The paper titled “Broad receptor engagement of an emerging global coronavirus may potentiate its diverse cross-species transmissibility” was published in the journal Proceedings of the National Academy of Sciences on May 14.

“We are very worried about the emerging coronaviruses and we are worried that they will cause harm to animals and they may jump into humans,” said senior author Linda Saif, a distinguished professor of veterinary medicine at Ohio State University and an investigator at Ohio Agricultural Research and Development Center (OARDC).

Before it was initially identified in 2012 in pigs from China, porcine deltacoronavirus (PDCoV) was only found in various birds. In 2014, the virus was identified in the United States during a diarrhea outbreak in pigs from Ohio.

While no human cases have been recorded yet, the possibility looms due to the ability of the virus to infect the cells of different species.

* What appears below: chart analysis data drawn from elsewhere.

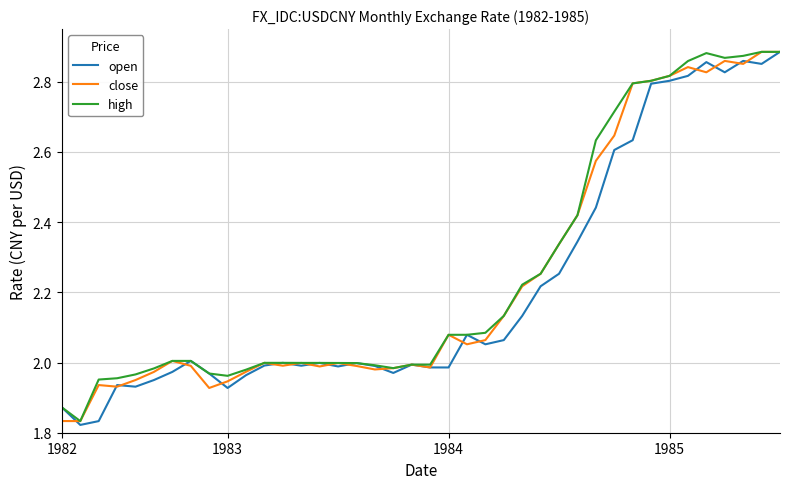

Which series has the largest total across all categories?

high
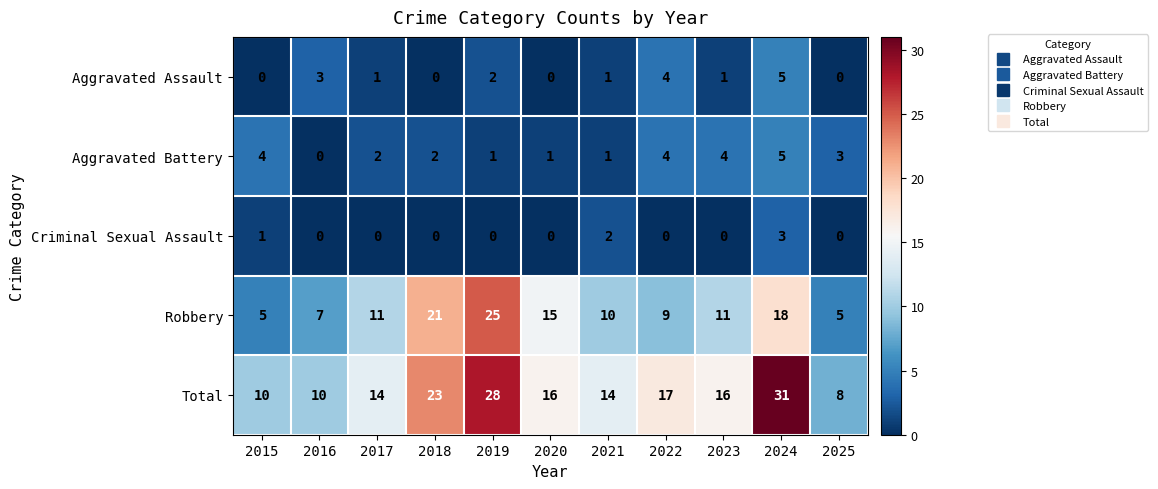

What is the difference between the highest and lowest values at 2023?

16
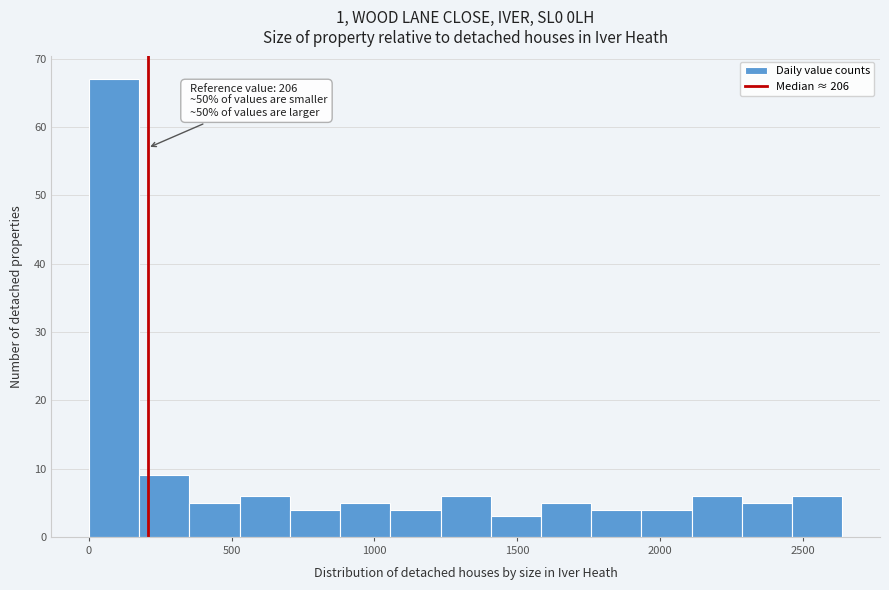

Around what value on the x-axis is the tallest bar? Give the approximate position of its centre, as read against the axis.

100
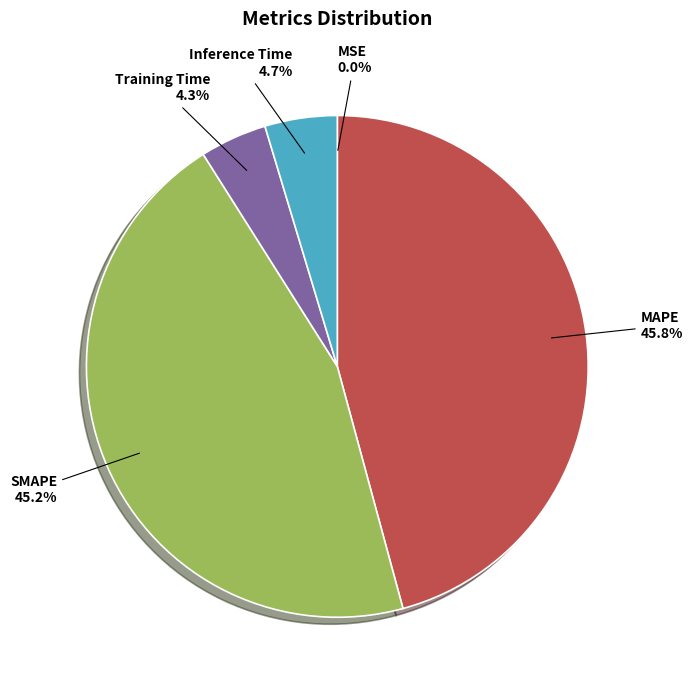

Is there a majority slice in this chart?

No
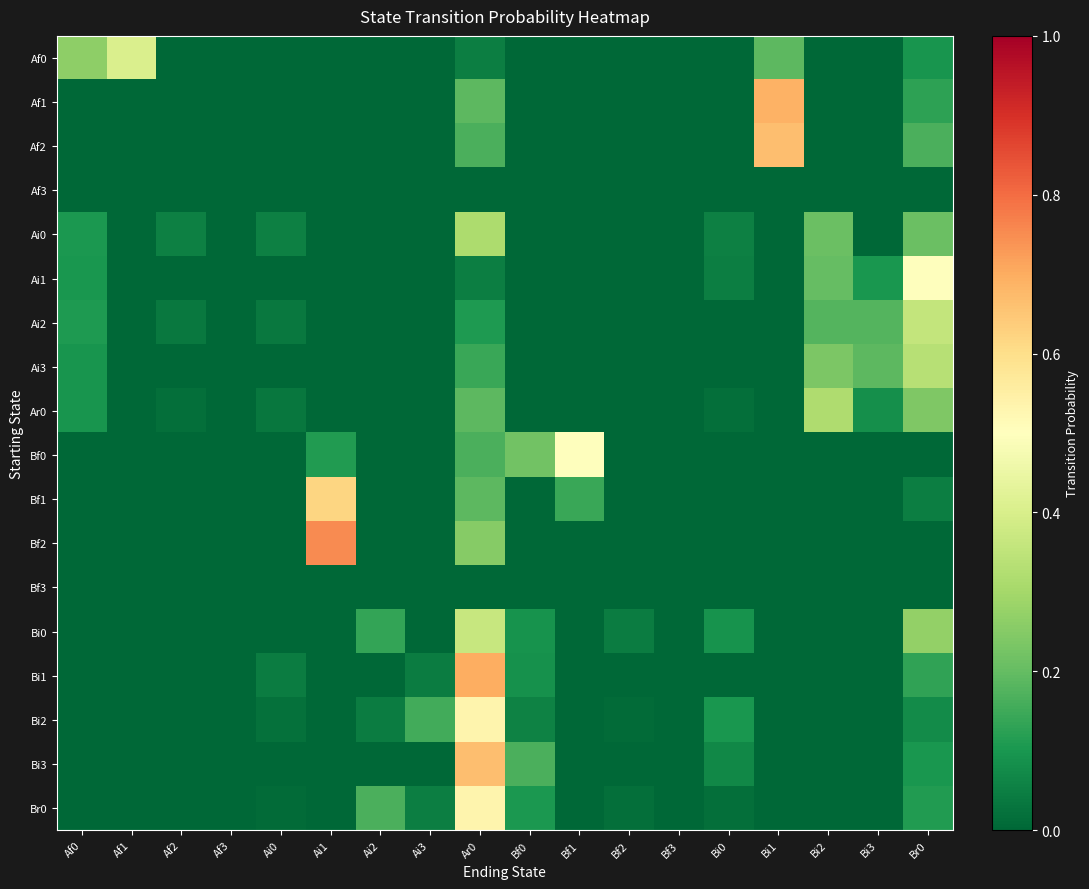

Reading left to right, extract all data points from this chart.

Af0: Af0=0.3	Af1=0.4	Af2=0.0	Af3=0.0	Ai0=0.0	Ai1=0.0	Ai2=0.0	Ai3=0.0	Ar0=0.0	Bf0=0.0	Bf1=0.0	Bf2=0.0	Bf3=0.0	Bi0=0.0	Bi1=0.2	Bi2=0.0	Bi3=0.0	Br0=0.1
Af1: Af0=0.0	Af1=0.0	Af2=0.0	Af3=0.0	Ai0=0.0	Ai1=0.0	Ai2=0.0	Ai3=0.0	Ar0=0.2	Bf0=0.0	Bf1=0.0	Bf2=0.0	Bf3=0.0	Bi0=0.0	Bi1=0.7	Bi2=0.0	Bi3=0.0	Br0=0.1
Af2: Af0=0.0	Af1=0.0	Af2=0.0	Af3=0.0	Ai0=0.0	Ai1=0.0	Ai2=0.0	Ai3=0.0	Ar0=0.2	Bf0=0.0	Bf1=0.0	Bf2=0.0	Bf3=0.0	Bi0=0.0	Bi1=0.7	Bi2=0.0	Bi3=0.0	Br0=0.2
Af3: Af0=0.0	Af1=0.0	Af2=0.0	Af3=0.0	Ai0=0.0	Ai1=0.0	Ai2=0.0	Ai3=0.0	Ar0=0.0	Bf0=0.0	Bf1=0.0	Bf2=0.0	Bf3=0.0	Bi0=0.0	Bi1=0.0	Bi2=0.0	Bi3=0.0	Br0=0.0
Ai0: Af0=0.1	Af1=0.0	Af2=0.1	Af3=0.0	Ai0=0.1	Ai1=0.0	Ai2=0.0	Ai3=0.0	Ar0=0.3	Bf0=0.0	Bf1=0.0	Bf2=0.0	Bf3=0.0	Bi0=0.1	Bi1=0.0	Bi2=0.2	Bi3=0.0	Br0=0.2
Ai1: Af0=0.1	Af1=0.0	Af2=0.0	Af3=0.0	Ai0=0.0	Ai1=0.0	Ai2=0.0	Ai3=0.0	Ar0=0.1	Bf0=0.0	Bf1=0.0	Bf2=0.0	Bf3=0.0	Bi0=0.1	Bi1=0.0	Bi2=0.2	Bi3=0.1	Br0=0.5
Ai2: Af0=0.1	Af1=0.0	Af2=0.0	Af3=0.0	Ai0=0.0	Ai1=0.0	Ai2=0.0	Ai3=0.0	Ar0=0.1	Bf0=0.0	Bf1=0.0	Bf2=0.0	Bf3=0.0	Bi0=0.0	Bi1=0.0	Bi2=0.2	Bi3=0.2	Br0=0.4
Ai3: Af0=0.1	Af1=0.0	Af2=0.0	Af3=0.0	Ai0=0.0	Ai1=0.0	Ai2=0.0	Ai3=0.0	Ar0=0.1	Bf0=0.0	Bf1=0.0	Bf2=0.0	Bf3=0.0	Bi0=0.0	Bi1=0.0	Bi2=0.2	Bi3=0.2	Br0=0.3
Ar0: Af0=0.1	Af1=0.0	Af2=0.0	Af3=0.0	Ai0=0.0	Ai1=0.0	Ai2=0.0	Ai3=0.0	Ar0=0.2	Bf0=0.0	Bf1=0.0	Bf2=0.0	Bf3=0.0	Bi0=0.0	Bi1=0.0	Bi2=0.3	Bi3=0.1	Br0=0.2
Bf0: Af0=0.0	Af1=0.0	Af2=0.0	Af3=0.0	Ai0=0.0	Ai1=0.1	Ai2=0.0	Ai3=0.0	Ar0=0.2	Bf0=0.2	Bf1=0.5	Bf2=0.0	Bf3=0.0	Bi0=0.0	Bi1=0.0	Bi2=0.0	Bi3=0.0	Br0=0.0
Bf1: Af0=0.0	Af1=0.0	Af2=0.0	Af3=0.0	Ai0=0.0	Ai1=0.6	Ai2=0.0	Ai3=0.0	Ar0=0.2	Bf0=0.0	Bf1=0.1	Bf2=0.0	Bf3=0.0	Bi0=0.0	Bi1=0.0	Bi2=0.0	Bi3=0.0	Br0=0.0
Bf2: Af0=0.0	Af1=0.0	Af2=0.0	Af3=0.0	Ai0=0.0	Ai1=0.8	Ai2=0.0	Ai3=0.0	Ar0=0.2	Bf0=0.0	Bf1=0.0	Bf2=0.0	Bf3=0.0	Bi0=0.0	Bi1=0.0	Bi2=0.0	Bi3=0.0	Br0=0.0
Bf3: Af0=0.0	Af1=0.0	Af2=0.0	Af3=0.0	Ai0=0.0	Ai1=0.0	Ai2=0.0	Ai3=0.0	Ar0=0.0	Bf0=0.0	Bf1=0.0	Bf2=0.0	Bf3=0.0	Bi0=0.0	Bi1=0.0	Bi2=0.0	Bi3=0.0	Br0=0.0
Bi0: Af0=0.0	Af1=0.0	Af2=0.0	Af3=0.0	Ai0=0.0	Ai1=0.0	Ai2=0.1	Ai3=0.0	Ar0=0.4	Bf0=0.1	Bf1=0.0	Bf2=0.0	Bf3=0.0	Bi0=0.1	Bi1=0.0	Bi2=0.0	Bi3=0.0	Br0=0.3
Bi1: Af0=0.0	Af1=0.0	Af2=0.0	Af3=0.0	Ai0=0.0	Ai1=0.0	Ai2=0.0	Ai3=0.0	Ar0=0.7	Bf0=0.1	Bf1=0.0	Bf2=0.0	Bf3=0.0	Bi0=0.0	Bi1=0.0	Bi2=0.0	Bi3=0.0	Br0=0.1
Bi2: Af0=0.0	Af1=0.0	Af2=0.0	Af3=0.0	Ai0=0.0	Ai1=0.0	Ai2=0.0	Ai3=0.2	Ar0=0.5	Bf0=0.1	Bf1=0.0	Bf2=0.0	Bf3=0.0	Bi0=0.1	Bi1=0.0	Bi2=0.0	Bi3=0.0	Br0=0.1
Bi3: Af0=0.0	Af1=0.0	Af2=0.0	Af3=0.0	Ai0=0.0	Ai1=0.0	Ai2=0.0	Ai3=0.0	Ar0=0.7	Bf0=0.2	Bf1=0.0	Bf2=0.0	Bf3=0.0	Bi0=0.1	Bi1=0.0	Bi2=0.0	Bi3=0.0	Br0=0.1
Br0: Af0=0.0	Af1=0.0	Af2=0.0	Af3=0.0	Ai0=0.0	Ai1=0.0	Ai2=0.2	Ai3=0.0	Ar0=0.5	Bf0=0.1	Bf1=0.0	Bf2=0.0	Bf3=0.0	Bi0=0.0	Bi1=0.0	Bi2=0.0	Bi3=0.0	Br0=0.1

The researchers conducted tests to show how PDCoV could infect human, cat, and even chicken cells.

The lab tests also revealed how the virus infects a new host through a protein receptor called aminopeptidase N. The authors stated this could also “facilitate direct transmission of PDCoV to nonreservoir species, including humans,” which could reflect the mechanism used by the virus “to breach the species barrier between birds and mammals.”

In other words, they believe receptor interaction is the first step in virus infection of the host cell, which can play a role in determining the viral host range. Scott Kenney, an assistant professor of veterinary preventive medicine at OARDC, compared the mechanism of the receptor to a door lock.

“If the virus can pick the lock, it can get into the cell and potentially infect the host,” he said.

The concern revolves around the virus potentially being lethal if it begins spreading, similar to the outbreaks of Severe Acute Respiratory Syndrome (SARS) and Middle-East Respiratory Syndrome (MERS). However, Saif added the virus has only infected humans and other species in laboratory-cultured cells for now. 

“This doesn't prove that this virus can infect and cause disease in these other species, but that's something we obviously want to know,” she said. “We now know for sure that [PDCoV] can bind to and enter cells of humans and birds. Our next step is to look at susceptibility—can sick pigs transmit their virus to chickens, or vice versa, and to humans?”

After an outbreak began in China, SARS killed 774 people between 2002 and 2003 in 37 countries, according to the World Health Organization. Meanwhile, the on-going MERS outbreak in Saudi Arabia led to more than 1,800 cases and 787 deaths since 2012. SARS, which originated in bats before infecting humans, was also found in camels.